The ocean is the second largest carbon sink. As well as dissolved inorganic carbon which is stored at depth, the surface layer holds large amounts of dissolved carbon that is rapidly exchanged with the atmosphere.
Long-term Carbon Biogeochemical Cycles
The long-term storage of carbon occurs over thousands or millions of years and is important for maintaining stable atmospheric carbon levels.
When an organism dies, the carbon stored within their body is broken down into CO2 and other organic substances by decomposers. While some of this carbon is released into the atmosphere, a large portion of it remains sequestered within the soil. Through this process, soils become major reservoirs for carbon storage.
The largest carbon sink is the lithosphere (the earth’s rocks). Much of the earth’s carbon was stored within rocks when the earth was formed, however, it is also continuously cycled through the biogeochemical cycle of the biosphere. Calcium carbonate (CaCO3), which makes up the shells of marine organisms, forms limestone when it collects at the bottom of the ocean. This is one of the world’s largest carbon reservoirs.
Fossil fuels also contain huge amounts of carbon; these are formed from the remains of plants and animals that lived millions of years ago. Under specific conditions, the carbon within their bodies was pressurized and ‘cooked’ to form hydrocarbons. Today this is found in the form of crude oil, coal and natural gas.
Human Impacts on the Carbon Biogeochemical Cycle
Humans are having a drastic impact on the natural cycling of carbon in the atmosphere and in the oceans.

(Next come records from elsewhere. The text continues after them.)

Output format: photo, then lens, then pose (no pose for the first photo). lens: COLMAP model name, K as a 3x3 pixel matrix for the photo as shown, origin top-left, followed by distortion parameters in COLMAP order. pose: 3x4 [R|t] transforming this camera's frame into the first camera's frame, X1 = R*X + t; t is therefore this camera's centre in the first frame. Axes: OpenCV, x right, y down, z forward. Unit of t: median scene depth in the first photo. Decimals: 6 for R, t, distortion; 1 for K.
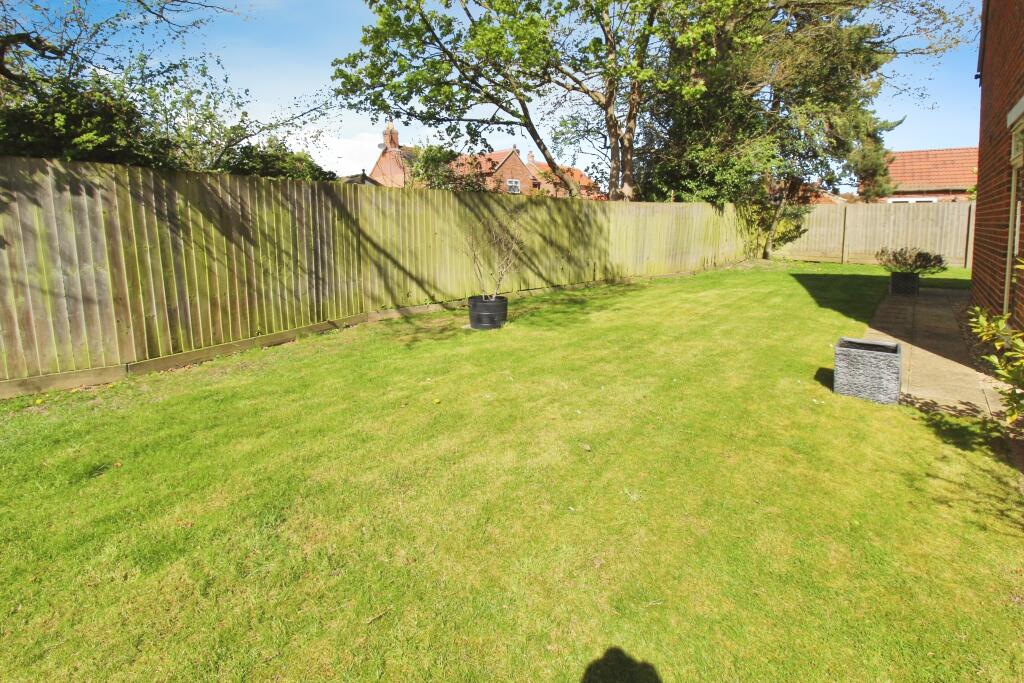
lens RADIAL K [[465.6, 0, 511.6], [0, 465.6, 311.0], [0, 0, 1]] dist [0.039164, 0.000144]
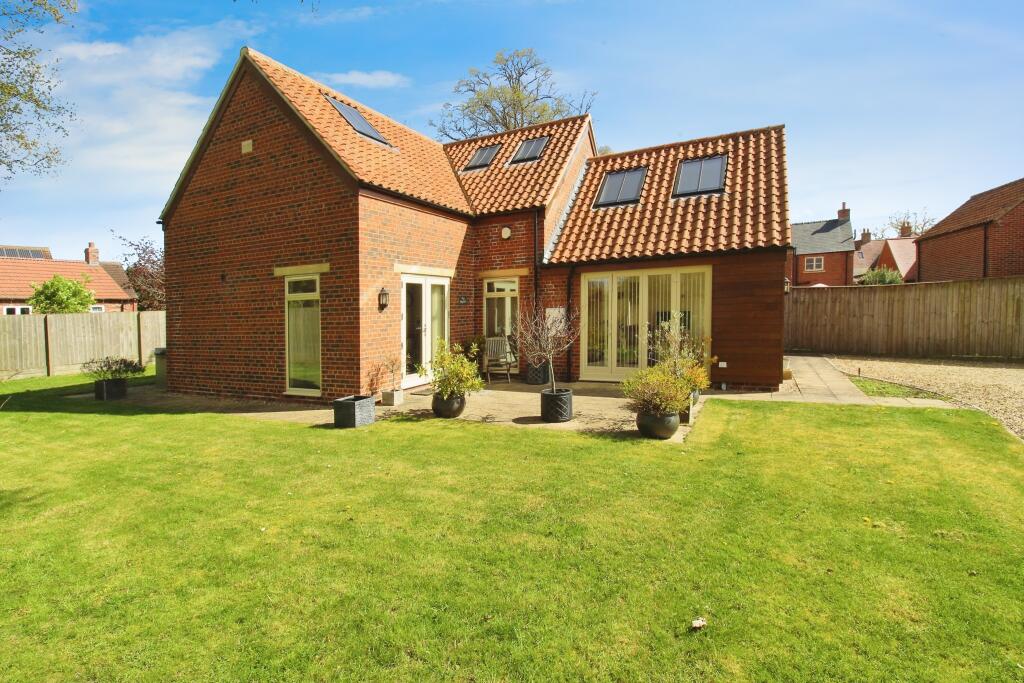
lens RADIAL K [[483.9, 0, 535.5], [0, 483.9, 316.0], [0, 0, 1]] dist [0.121216, 0.000009]
pose [[-0.231615, -0.014223, 0.972703, -0.732168], [0.211136, 0.975324, 0.064536, -0.119650], [-0.949619, 0.220320, -0.222897, 0.399862]]
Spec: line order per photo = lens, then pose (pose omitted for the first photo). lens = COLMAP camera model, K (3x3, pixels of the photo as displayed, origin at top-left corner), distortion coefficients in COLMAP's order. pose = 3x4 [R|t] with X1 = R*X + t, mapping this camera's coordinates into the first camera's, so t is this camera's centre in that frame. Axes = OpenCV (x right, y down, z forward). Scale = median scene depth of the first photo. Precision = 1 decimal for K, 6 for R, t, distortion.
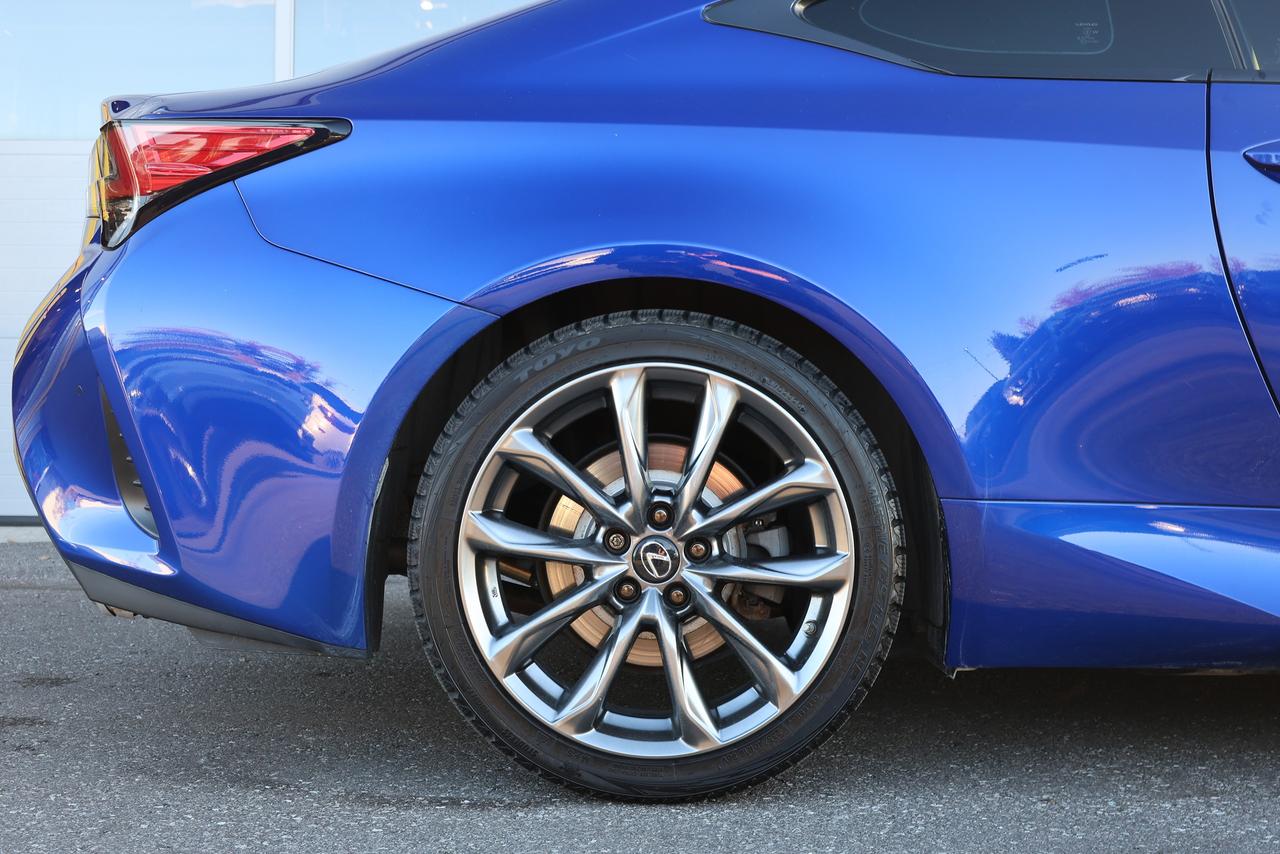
lens RADIAL K [[1805.0, 0, 640.0], [0, 1805.0, 427.0], [0, 0, 1]] dist [-0.006313, 0.064099]
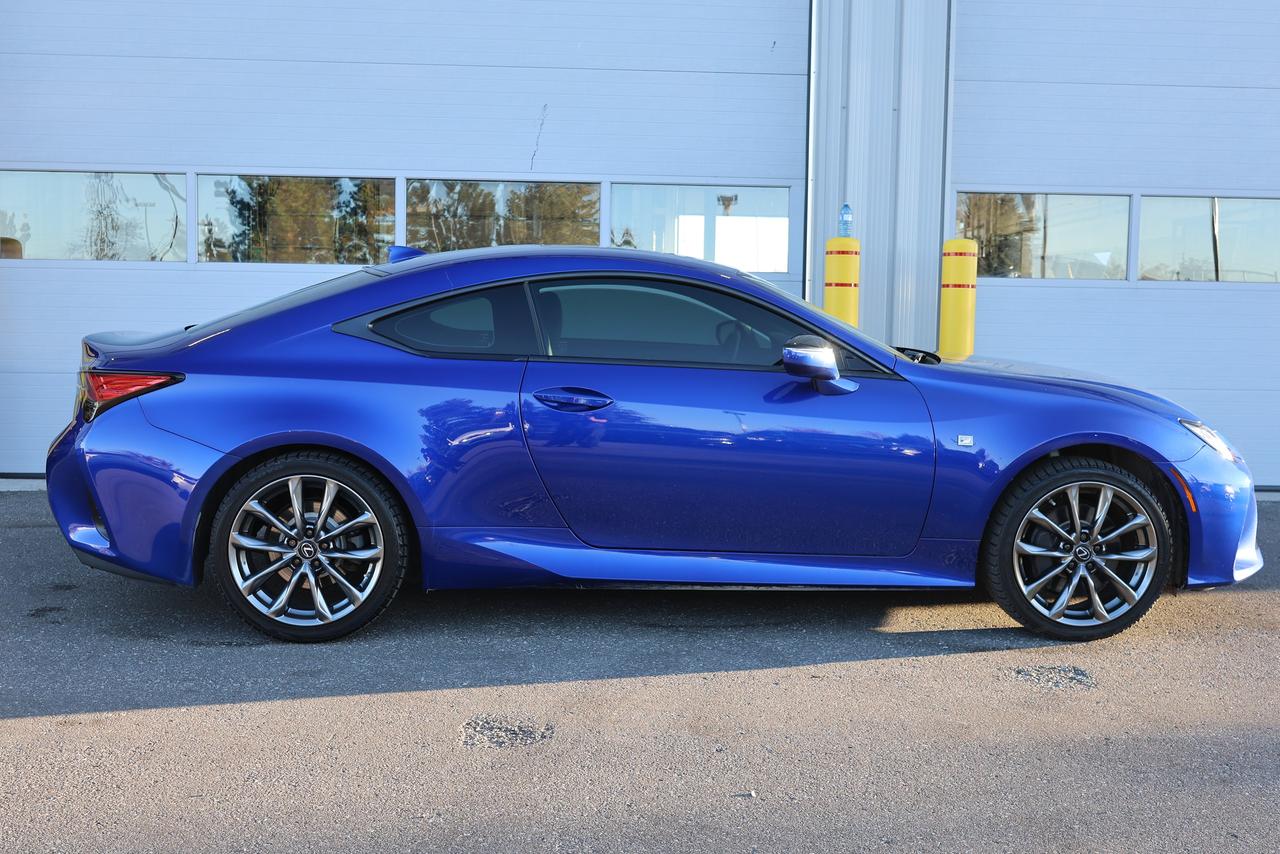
lens RADIAL K [[1383.5, 0, 640.0], [0, 1383.5, 427.0], [0, 0, 1]] dist [0.009650, 0.029780]
pose [[0.996712, -0.001817, 0.081010, 0.323504], [-0.004232, 0.997217, 0.074434, -0.252138], [-0.080920, -0.074532, 0.993930, -0.997733]]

Fossil fuels, which have stored vast amounts of carbon for millions of years, are being burned at a rate that is too fast for it to be returned to carbon sinks. Instead it is being released into the atmosphere as carbon dioxide and methane (CO) which prevents heat from escaping the atmosphere, resulting in the greenhouse effect.
Additionally, among other disruptive practices, deforestation is releasing carbon stored within plant matter and is reducing the number of plants available to capture it – this is especially true in tropical rainforests and peat bogs.
The unnatural interference with this delicate biogeochemical cycle by humans could have severe consequences for our planet.